BEGIN

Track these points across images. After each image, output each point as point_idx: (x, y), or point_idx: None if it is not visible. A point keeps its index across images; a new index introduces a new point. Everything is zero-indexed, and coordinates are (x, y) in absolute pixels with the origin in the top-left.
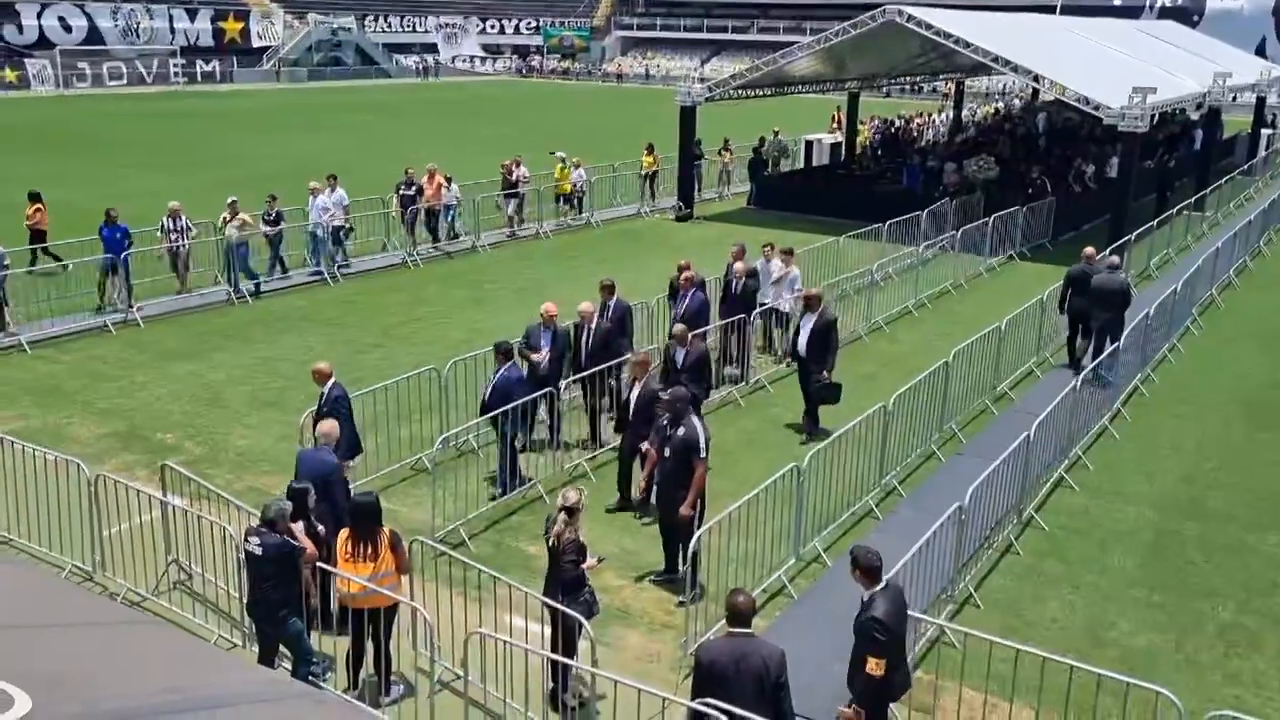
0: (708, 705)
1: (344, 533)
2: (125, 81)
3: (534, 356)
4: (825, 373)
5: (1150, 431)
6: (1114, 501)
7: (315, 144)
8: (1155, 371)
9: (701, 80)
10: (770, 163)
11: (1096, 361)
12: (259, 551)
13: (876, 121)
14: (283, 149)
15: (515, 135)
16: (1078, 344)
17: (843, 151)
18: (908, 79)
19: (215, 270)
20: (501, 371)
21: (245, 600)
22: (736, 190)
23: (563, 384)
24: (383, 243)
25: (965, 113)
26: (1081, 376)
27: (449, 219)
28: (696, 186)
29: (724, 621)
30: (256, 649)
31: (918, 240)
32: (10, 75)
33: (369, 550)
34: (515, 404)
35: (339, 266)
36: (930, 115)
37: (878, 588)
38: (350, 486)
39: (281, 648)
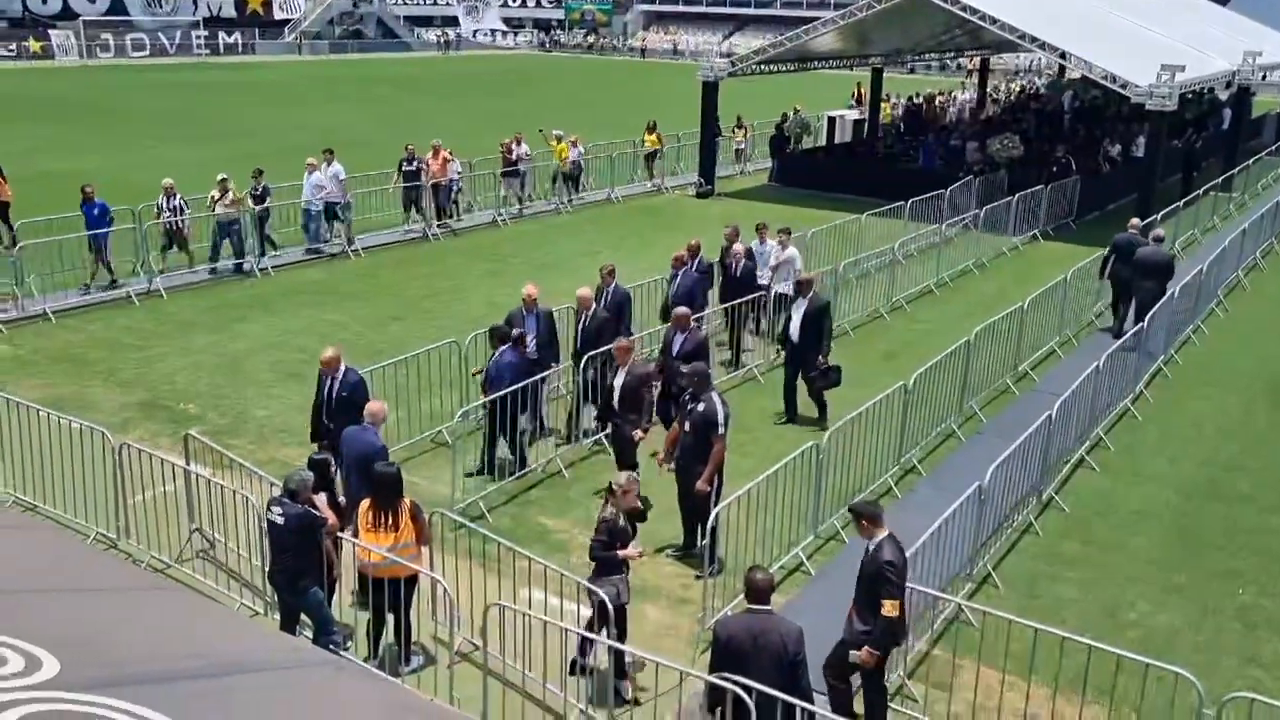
0: (725, 679)
1: (365, 503)
2: (148, 52)
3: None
4: (822, 357)
5: (1173, 413)
6: (1135, 483)
7: (336, 117)
8: (1179, 353)
9: (724, 55)
10: (792, 140)
11: (1136, 328)
12: (281, 521)
13: (900, 99)
14: (303, 121)
15: (534, 110)
16: (1120, 311)
17: (865, 129)
18: (932, 55)
19: (206, 247)
20: (495, 356)
21: (266, 569)
22: (758, 167)
23: (552, 371)
24: (403, 216)
25: (989, 90)
26: (1118, 344)
27: (451, 195)
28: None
29: (742, 597)
30: (278, 617)
31: (940, 219)
32: (35, 45)
33: (390, 521)
34: (505, 391)
35: (344, 242)
36: (952, 93)
37: (882, 535)
38: None
39: (303, 616)
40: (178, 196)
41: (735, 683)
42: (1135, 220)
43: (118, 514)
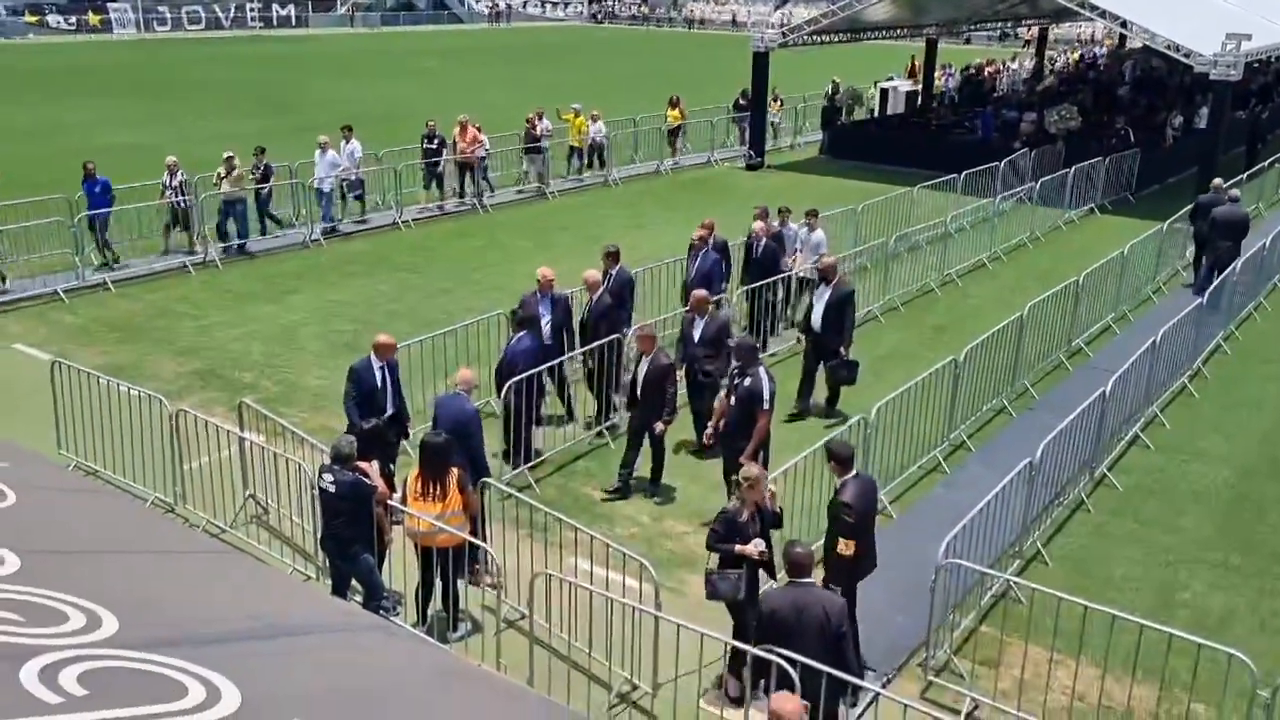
0: (770, 651)
1: (413, 472)
2: (203, 25)
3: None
4: (843, 349)
5: (1231, 390)
6: (1191, 461)
7: (386, 89)
8: (1239, 330)
9: (775, 25)
10: (844, 111)
11: (1215, 284)
12: (333, 489)
13: (953, 70)
14: (355, 95)
15: (585, 84)
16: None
17: (919, 100)
18: (989, 25)
19: (206, 227)
20: (514, 340)
21: (318, 535)
22: (809, 139)
23: (567, 357)
24: (453, 189)
25: (1046, 61)
26: (1195, 304)
27: (480, 172)
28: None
29: (784, 572)
30: (329, 582)
31: (994, 191)
32: (94, 19)
33: (438, 490)
34: (521, 376)
35: (355, 220)
36: (1004, 63)
37: (849, 475)
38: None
39: (354, 582)
40: (181, 174)
41: (779, 655)
42: (1218, 180)
43: (174, 479)
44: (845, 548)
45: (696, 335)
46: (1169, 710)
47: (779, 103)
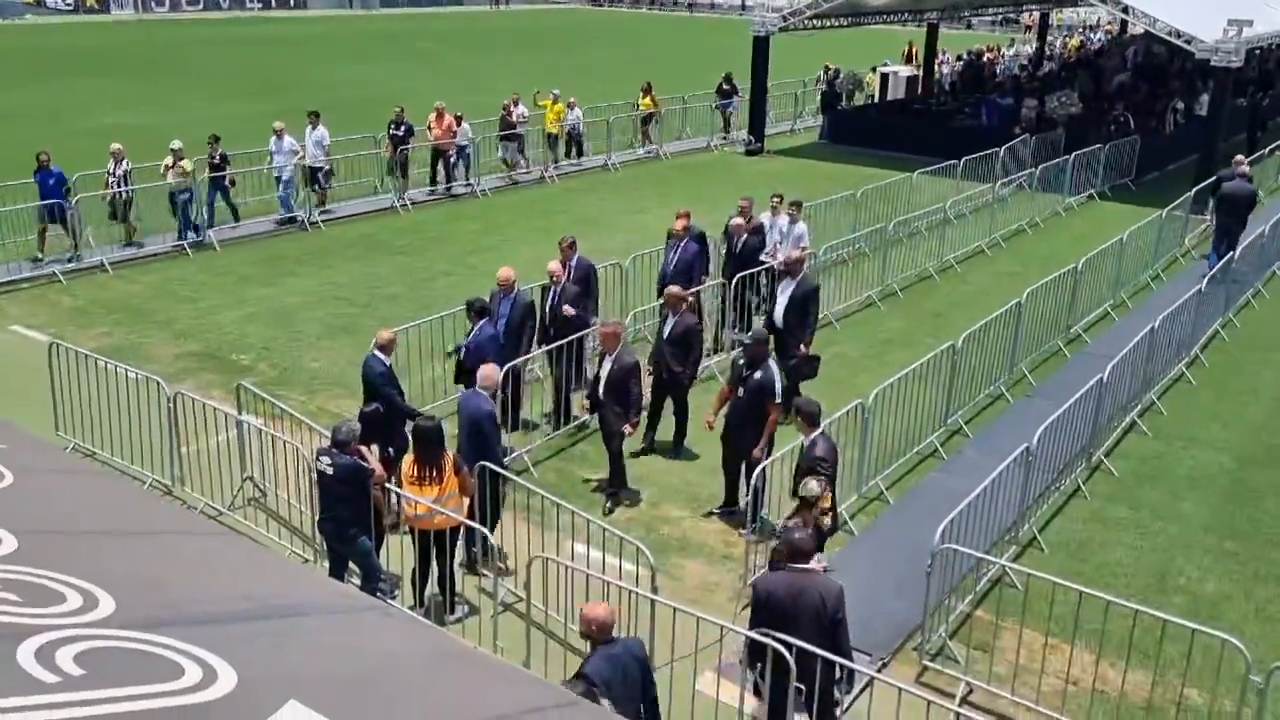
0: (765, 635)
1: (409, 456)
2: (201, 6)
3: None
4: (802, 346)
5: (1229, 377)
6: (1188, 447)
7: (384, 72)
8: (1237, 317)
9: (777, 10)
10: (844, 96)
11: (1220, 264)
12: (331, 471)
13: (950, 56)
14: (353, 77)
15: (583, 67)
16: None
17: (919, 86)
18: (990, 10)
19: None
20: (474, 331)
21: (316, 518)
22: (808, 125)
23: (523, 359)
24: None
25: (1046, 47)
26: (1194, 290)
27: (461, 160)
28: (730, 127)
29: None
30: (327, 565)
31: (994, 178)
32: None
33: (434, 474)
34: (518, 360)
35: (320, 211)
36: (1001, 49)
37: (816, 432)
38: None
39: (351, 565)
40: (125, 163)
41: (775, 639)
42: (1240, 156)
43: (172, 462)
44: (824, 500)
45: (666, 333)
46: (1163, 695)
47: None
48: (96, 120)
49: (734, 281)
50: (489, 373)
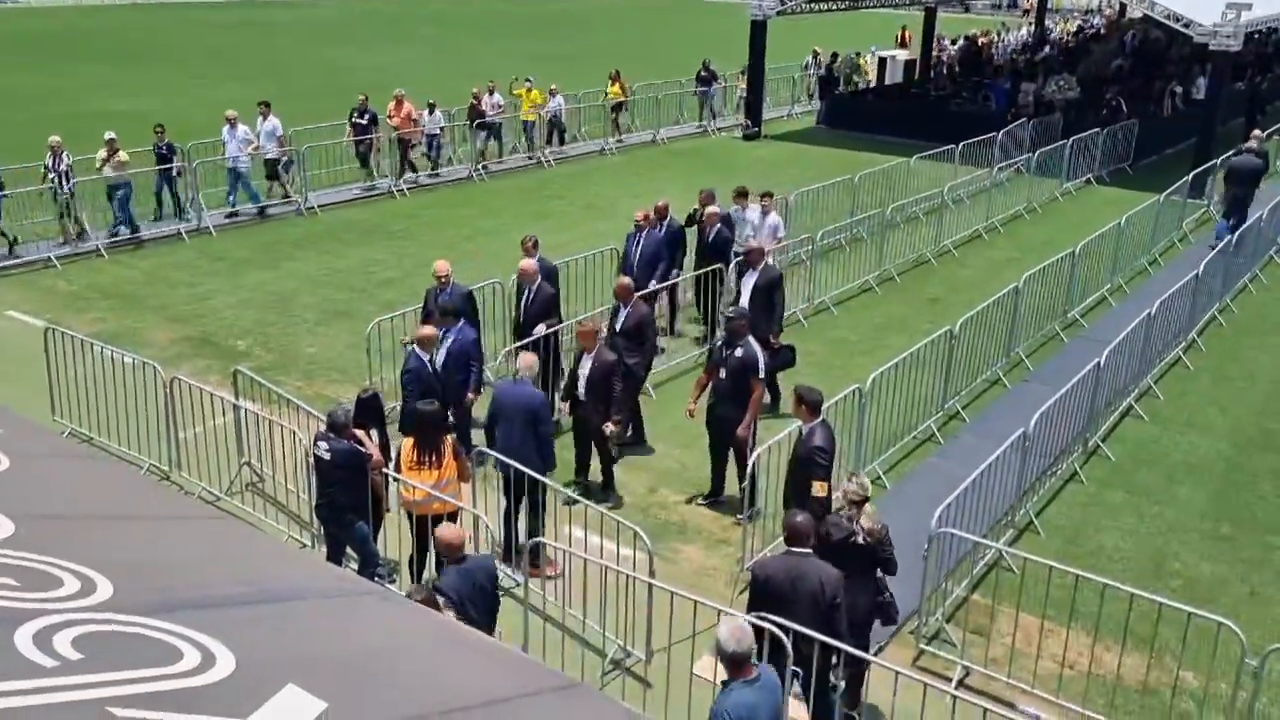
0: (763, 619)
1: (408, 441)
2: None
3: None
4: (772, 336)
5: (1225, 362)
6: (1184, 432)
7: (383, 56)
8: (1234, 302)
9: None
10: (842, 80)
11: (1236, 234)
12: (328, 456)
13: (947, 40)
14: (353, 62)
15: (582, 52)
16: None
17: (916, 70)
18: None
19: (101, 212)
20: (453, 334)
21: (313, 503)
22: (804, 110)
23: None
24: (449, 157)
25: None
26: (1215, 251)
27: (433, 149)
28: (715, 115)
29: (781, 540)
30: (324, 550)
31: (991, 162)
32: None
33: (433, 458)
34: (534, 337)
35: (283, 200)
36: (997, 33)
37: (816, 421)
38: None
39: (348, 550)
40: (66, 156)
41: (772, 622)
42: (1257, 132)
43: (169, 447)
44: (820, 489)
45: (619, 325)
46: (1158, 678)
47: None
48: (93, 105)
49: (705, 275)
50: (531, 361)
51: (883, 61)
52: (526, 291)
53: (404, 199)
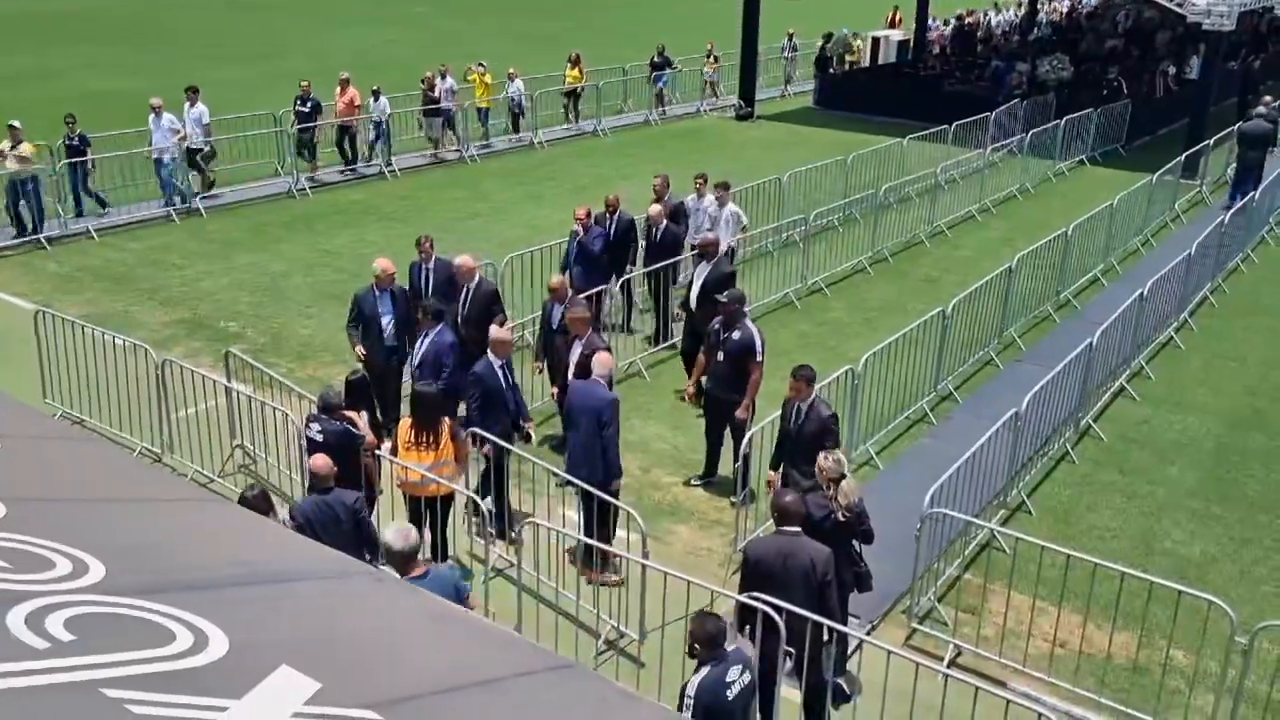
0: (755, 599)
1: (405, 422)
2: None
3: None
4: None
5: (1217, 342)
6: (1176, 412)
7: (373, 37)
8: (1226, 282)
9: None
10: (834, 60)
11: (1242, 203)
12: (320, 438)
13: (937, 22)
14: (344, 43)
15: (576, 32)
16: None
17: (910, 50)
18: None
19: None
20: (431, 336)
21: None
22: (799, 89)
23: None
24: (435, 140)
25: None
26: (1229, 214)
27: (376, 137)
28: (665, 101)
29: (772, 521)
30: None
31: (985, 143)
32: None
33: (430, 440)
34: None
35: (199, 197)
36: (985, 12)
37: (813, 395)
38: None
39: None
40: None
41: (765, 602)
42: (1268, 98)
43: (162, 429)
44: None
45: (555, 322)
46: (1149, 656)
47: (714, 59)
48: (84, 85)
49: (656, 273)
50: (606, 359)
51: (876, 41)
52: (466, 289)
53: (396, 180)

END

Where an entry holds an image, drop the image and copy the remaining text exactly.

◆ WRITTEN REPLY
Track these points across images. After each image, output each point as point_idx: (x, y), or point_idx: None if it is not visible. A point keeps its index across images; a new index introduces a new point. Everything is zero-indexed, and coordinates are (x, y) in absolute pixels with the origin in the top-left.
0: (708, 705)
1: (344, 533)
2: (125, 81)
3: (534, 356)
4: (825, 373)
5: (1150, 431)
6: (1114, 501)
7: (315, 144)
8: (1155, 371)
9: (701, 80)
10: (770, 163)
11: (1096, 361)
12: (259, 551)
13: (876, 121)
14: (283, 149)
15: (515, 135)
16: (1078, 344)
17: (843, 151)
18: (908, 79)
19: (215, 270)
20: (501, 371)
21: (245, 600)
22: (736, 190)
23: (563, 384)
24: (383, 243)
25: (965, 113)
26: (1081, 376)
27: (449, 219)
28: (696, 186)
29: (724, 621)
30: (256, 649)
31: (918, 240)
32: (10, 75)
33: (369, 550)
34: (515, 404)
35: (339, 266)
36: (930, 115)
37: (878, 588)
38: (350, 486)
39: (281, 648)
0: (725, 679)
1: (365, 503)
2: (148, 52)
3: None
4: (822, 357)
5: (1173, 413)
6: (1135, 483)
7: (336, 117)
8: (1179, 353)
9: (724, 55)
10: (792, 140)
11: (1136, 328)
12: (281, 521)
13: (900, 99)
14: (303, 121)
15: (534, 110)
16: (1120, 311)
17: (865, 129)
18: (932, 55)
19: (206, 247)
20: (495, 356)
21: (266, 569)
22: (758, 167)
23: (552, 371)
24: (403, 216)
25: (989, 90)
26: (1118, 344)
27: (451, 195)
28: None
29: (742, 597)
30: (278, 617)
31: (940, 219)
32: (35, 45)
33: (390, 521)
34: (505, 391)
35: (344, 242)
36: (952, 93)
37: (882, 535)
38: None
39: (303, 616)
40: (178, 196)
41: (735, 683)
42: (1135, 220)
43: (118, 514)
0: (770, 651)
1: (413, 472)
2: (203, 25)
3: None
4: (843, 349)
5: (1231, 390)
6: (1191, 461)
7: (386, 89)
8: (1239, 330)
9: (775, 25)
10: (844, 111)
11: (1215, 284)
12: (333, 489)
13: (953, 70)
14: (355, 95)
15: (585, 84)
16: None
17: (919, 100)
18: (989, 25)
19: (206, 227)
20: (514, 340)
21: (318, 535)
22: (809, 139)
23: (567, 357)
24: (453, 189)
25: (1046, 61)
26: (1195, 304)
27: (480, 172)
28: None
29: (784, 572)
30: (329, 582)
31: (994, 191)
32: (94, 19)
33: (438, 490)
34: (521, 376)
35: (355, 220)
36: (1004, 63)
37: (849, 475)
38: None
39: (354, 582)
40: (181, 174)
41: (779, 655)
42: (1218, 180)
43: (174, 479)
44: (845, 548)
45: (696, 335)
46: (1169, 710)
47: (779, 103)
0: (765, 635)
1: (409, 456)
2: (201, 6)
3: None
4: (802, 346)
5: (1229, 377)
6: (1188, 447)
7: (384, 72)
8: (1237, 317)
9: (777, 10)
10: (844, 96)
11: (1220, 264)
12: (331, 471)
13: (950, 56)
14: (353, 77)
15: (583, 67)
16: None
17: (919, 86)
18: (990, 10)
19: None
20: (474, 331)
21: (316, 518)
22: (808, 125)
23: (523, 359)
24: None
25: (1046, 47)
26: (1194, 290)
27: (461, 160)
28: (730, 127)
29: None
30: (327, 565)
31: (994, 178)
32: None
33: (434, 474)
34: (518, 360)
35: (320, 211)
36: (1001, 49)
37: (816, 432)
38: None
39: (351, 565)
40: (125, 163)
41: (775, 639)
42: (1240, 156)
43: (172, 462)
44: (824, 500)
45: (666, 333)
46: (1163, 695)
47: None
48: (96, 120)
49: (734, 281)
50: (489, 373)
0: (763, 619)
1: (408, 441)
2: None
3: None
4: (772, 336)
5: (1225, 362)
6: (1184, 432)
7: (383, 56)
8: (1234, 302)
9: None
10: (842, 80)
11: (1236, 234)
12: (328, 456)
13: (947, 40)
14: (353, 62)
15: (582, 52)
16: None
17: (916, 70)
18: None
19: (101, 212)
20: (453, 334)
21: (313, 503)
22: (804, 110)
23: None
24: (449, 157)
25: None
26: (1215, 251)
27: (433, 149)
28: (715, 115)
29: (781, 540)
30: (324, 550)
31: (991, 162)
32: None
33: (433, 458)
34: (534, 337)
35: (283, 200)
36: (997, 33)
37: (816, 421)
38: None
39: (348, 550)
40: (66, 156)
41: (772, 622)
42: (1257, 132)
43: (169, 447)
44: (820, 489)
45: (619, 325)
46: (1158, 678)
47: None
48: (93, 105)
49: (705, 275)
50: (531, 361)
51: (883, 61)
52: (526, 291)
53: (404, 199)
0: (755, 599)
1: (405, 422)
2: None
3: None
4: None
5: (1217, 342)
6: (1176, 412)
7: (373, 37)
8: (1226, 282)
9: None
10: (834, 60)
11: (1242, 203)
12: (320, 438)
13: (937, 22)
14: (344, 43)
15: (576, 32)
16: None
17: (910, 50)
18: None
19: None
20: (431, 336)
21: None
22: (799, 89)
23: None
24: (435, 140)
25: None
26: (1229, 214)
27: (376, 137)
28: (665, 101)
29: (772, 521)
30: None
31: (985, 143)
32: None
33: (430, 440)
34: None
35: (199, 197)
36: (985, 12)
37: (813, 395)
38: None
39: None
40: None
41: (765, 602)
42: (1268, 98)
43: (162, 429)
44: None
45: (555, 322)
46: (1149, 656)
47: (714, 59)
48: (84, 85)
49: (656, 273)
50: (606, 359)
51: (876, 41)
52: (466, 289)
53: (396, 180)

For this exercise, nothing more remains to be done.